As Verdi Wilson, an experienced professional who has worked for Scottish Women’s Aid and other women’s support organisations, said to me after reading the report, it is a shocking indictment of how services intended to help the most vulnerable women have been “corrupted by gender ideology.” She added: “An ideology that has been facilitated and encouraged at the highest level in the Scottish government.”
In the wake of Vicky Ling’s damming report, Rape Crisis Scotland has said it will not refer women to the Edinburgh Centre until it produces a plan to implement the report’s recommendations. Too little, far too late. If it were not for Beira’s Place, the female-only service set up by author J.K. Rowling two years ago, women survivors of sexual abuse in the Lothians would today have nowhere to go for support.

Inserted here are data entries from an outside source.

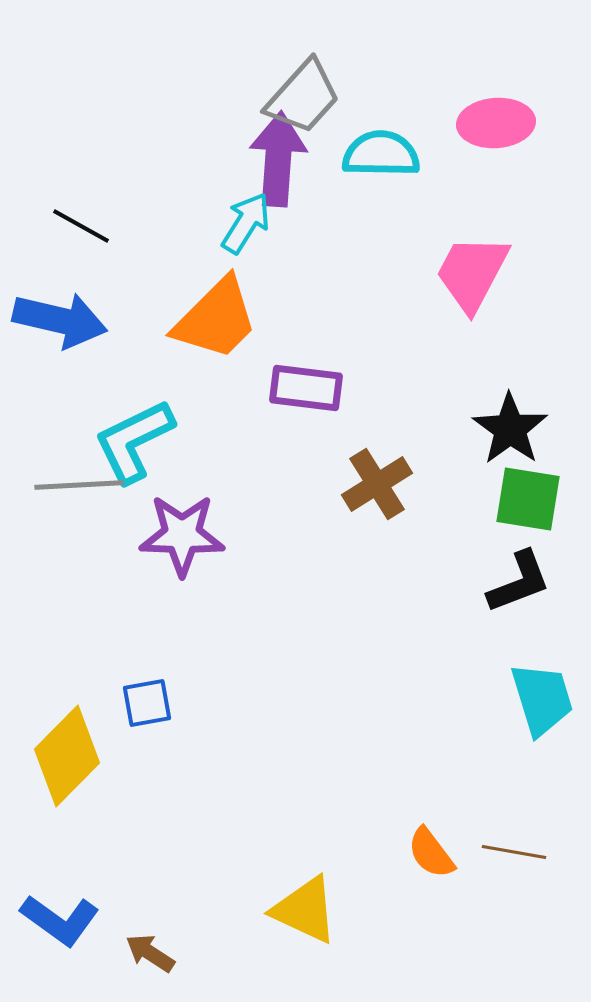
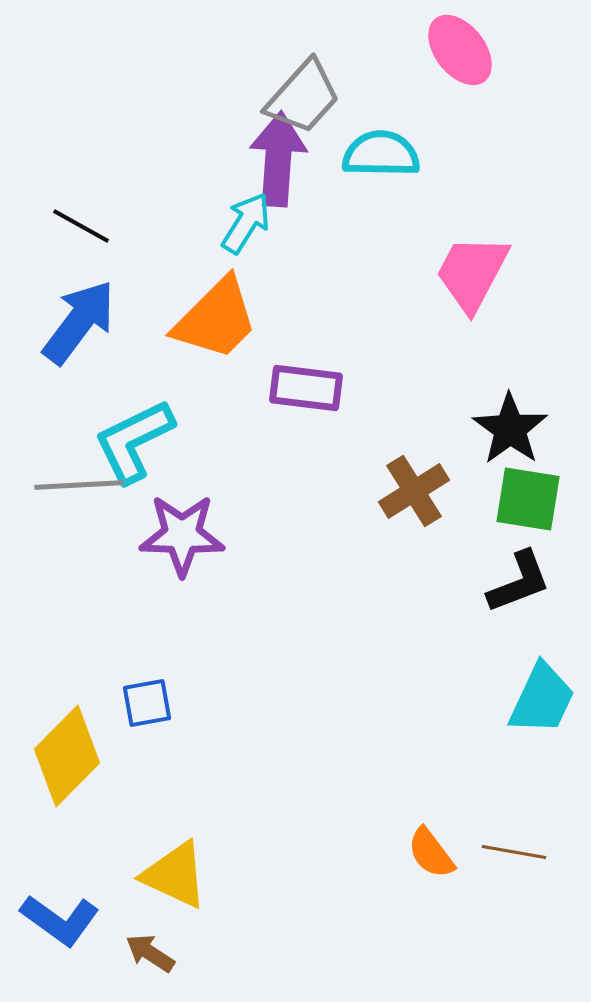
pink ellipse: moved 36 px left, 73 px up; rotated 56 degrees clockwise
blue arrow: moved 19 px right, 2 px down; rotated 66 degrees counterclockwise
brown cross: moved 37 px right, 7 px down
cyan trapezoid: rotated 42 degrees clockwise
yellow triangle: moved 130 px left, 35 px up
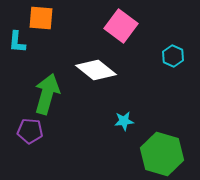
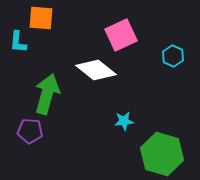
pink square: moved 9 px down; rotated 28 degrees clockwise
cyan L-shape: moved 1 px right
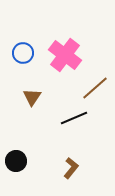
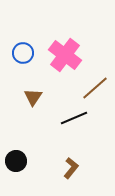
brown triangle: moved 1 px right
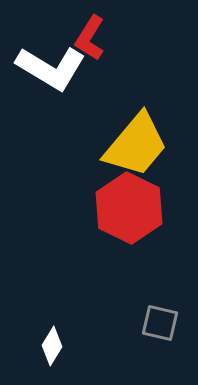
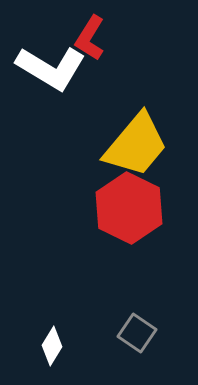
gray square: moved 23 px left, 10 px down; rotated 21 degrees clockwise
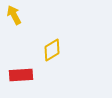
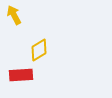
yellow diamond: moved 13 px left
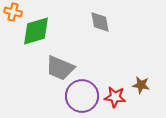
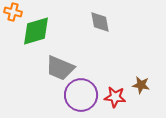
purple circle: moved 1 px left, 1 px up
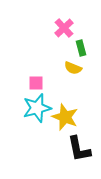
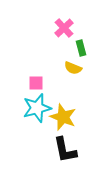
yellow star: moved 2 px left
black L-shape: moved 14 px left, 1 px down
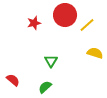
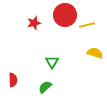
yellow line: rotated 28 degrees clockwise
green triangle: moved 1 px right, 1 px down
red semicircle: rotated 48 degrees clockwise
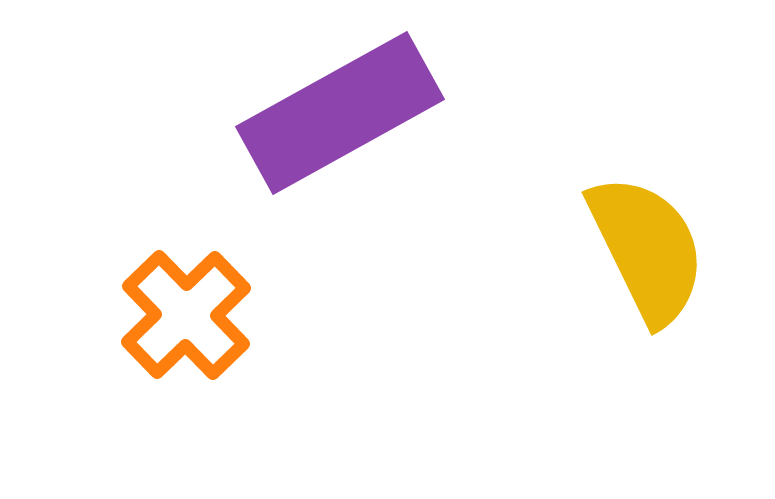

But Beira’s Place cannot provide a service for the whole country. For years now, women’s rights campaigners have warned of a breakdown of trust between women and the services supposed to support them at their most vulnerable. They were told their views were not valid. Dismissed as naïve puppets of the far-right. Described as out of touch with contemporary culture. But they persisted, and this week’s report has proved they were right all along. The Scottish Government must now fix the problem it largely created. Nothing less than a thorough review of all services for women survivors of violence and sexual abuse will do.
Today, there will be scores of women and girls across Scotland sexually assaulted. Some by a stranger, others by someone they trusted. Some will report the assault to the police. More will remain silent, too ashamed or frightened to speak of the crime against them. All need to know that there is somewhere they can go for practical and emotional support. A place where they can heal. A place where there are no men. Is that too much to ask?